Nelson has in fact suffered from much idolatry and some attack; and perhaps the greatest danger in any new venture in portraiture lies in distorting the trivial merely because it includes details hitherto unpublished. Proportion is the first essential, together with the need to recognize the fact that it is possible to re-create a vivid image entirely from Nelsons own surviving letters and despatches, so affectionately edited by Sir Harris Nicolas more than a century ago. Most personal judgements on any question affecting Nelsons career may be tested against what he himself said on the subject, and Nelson had an immense range of experience, a broad mind, and, for ah his occasional extravagances, a realists view of himself and of the world in general. The duty is to rediscover not perfection, but the extent of the mans genius.
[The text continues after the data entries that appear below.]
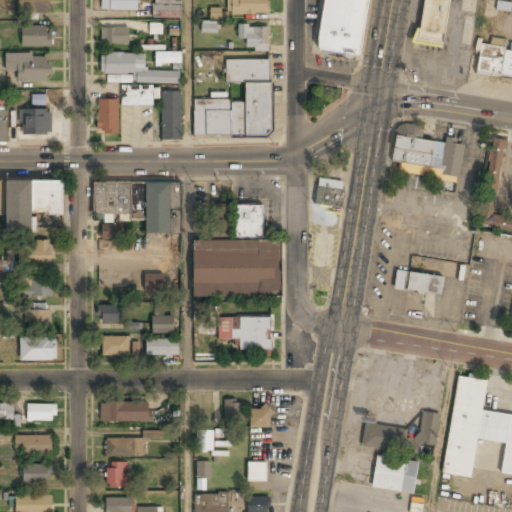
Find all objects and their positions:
building: (118, 4)
building: (33, 6)
building: (118, 6)
building: (166, 6)
building: (245, 6)
building: (34, 7)
building: (247, 7)
building: (166, 10)
building: (217, 14)
building: (431, 22)
building: (340, 26)
building: (341, 26)
building: (208, 27)
building: (210, 28)
building: (164, 32)
building: (34, 35)
building: (113, 35)
building: (254, 36)
building: (35, 37)
building: (114, 37)
building: (254, 39)
building: (167, 57)
building: (494, 59)
building: (168, 60)
building: (27, 66)
building: (135, 68)
building: (30, 70)
building: (135, 70)
building: (120, 78)
road: (337, 80)
building: (135, 95)
building: (136, 97)
building: (37, 99)
building: (237, 103)
building: (237, 105)
traffic signals: (376, 107)
building: (170, 115)
building: (106, 116)
building: (170, 117)
building: (108, 118)
building: (35, 121)
building: (36, 123)
building: (2, 125)
building: (3, 128)
building: (425, 154)
road: (262, 160)
road: (297, 176)
building: (491, 186)
building: (327, 192)
building: (2, 196)
building: (2, 196)
building: (31, 201)
building: (30, 203)
building: (133, 203)
building: (137, 204)
building: (237, 221)
building: (109, 231)
building: (109, 232)
building: (33, 253)
building: (35, 255)
road: (77, 255)
road: (188, 256)
road: (350, 256)
building: (238, 262)
building: (5, 265)
building: (234, 268)
building: (399, 280)
building: (153, 282)
building: (424, 283)
building: (153, 284)
building: (38, 287)
building: (38, 289)
building: (108, 313)
building: (109, 315)
building: (37, 319)
building: (37, 320)
building: (161, 324)
building: (132, 326)
building: (162, 326)
building: (511, 327)
building: (245, 331)
building: (246, 334)
road: (424, 344)
building: (114, 345)
building: (161, 346)
building: (37, 348)
building: (114, 348)
building: (161, 349)
building: (37, 352)
road: (165, 380)
building: (124, 411)
building: (40, 412)
building: (234, 412)
building: (9, 413)
building: (124, 413)
building: (28, 414)
building: (259, 417)
building: (260, 419)
building: (473, 429)
building: (474, 430)
road: (443, 431)
building: (5, 434)
building: (222, 437)
building: (402, 437)
building: (204, 440)
building: (213, 440)
building: (33, 444)
building: (129, 444)
building: (33, 446)
building: (123, 449)
building: (202, 470)
building: (255, 471)
building: (256, 472)
building: (35, 473)
building: (116, 474)
building: (393, 474)
building: (36, 475)
building: (202, 475)
building: (115, 476)
building: (210, 502)
building: (32, 503)
building: (211, 503)
building: (33, 504)
building: (117, 504)
building: (256, 504)
building: (118, 505)
building: (258, 505)
building: (147, 511)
Nelson himself remarked that all his portraits differed; but posterity has never complained of their variety, or indeed of their number. In his own time he had his special place in folk art: that of the jug, the mug, and the coloured glass-picture, as well as in that of the gallery, drawing-room, and portfolio. His appeal continues on more than one level. As Mahan wrote: So much being known, biographies of Nelson will contrast with one another, not in point of abundance of material, but as portraits do, according to the ability of the workman to reproduce, from the original before him, an impression of the man which shall be at once full, true, and living.
Wealth of information carries obligations with it. It is almost as unpardonable to be dull about Nelson as to be untruthful. He packed into his forty-seven years enough incident, conflict, and passionate feeling to suffice for a score of lesser and longer lives, but there is a sharp division of interest. While the seaman is impatient of the devotion to Lady Hamilton which coloured the last phase, the landsmen may well become restive at the thought of long stretches of watch and ward on the sea blockade which occupied so much of his energies. It is the final years which have greatest momentum. Nelsons life, the service thread of which broke in his thirties, rises to a climax with the Battle of St Vincent in 1797, and holds its high strain thereafter. Yet for five full years, between the ages of thirty and thirty-five, he lived in obscurity. This period belongs rather to family than to national history. After his years on half pay, there followed the violently contrasting activity in command of the Agamemnon , sudden glory, the loss of his right arm at the repulse of Teneriffe, and, from 1798 onwards, general fame.
With the Battle of the Nile, such a light fell upon Nelson as might have distressed a man of another stamp. He welcomed it. He loved being a hero. If there had been nothing for his conscience to stifle, his life henceforward could have held boundless pleasure, marred only by the frailties of his body and slowly failing sight.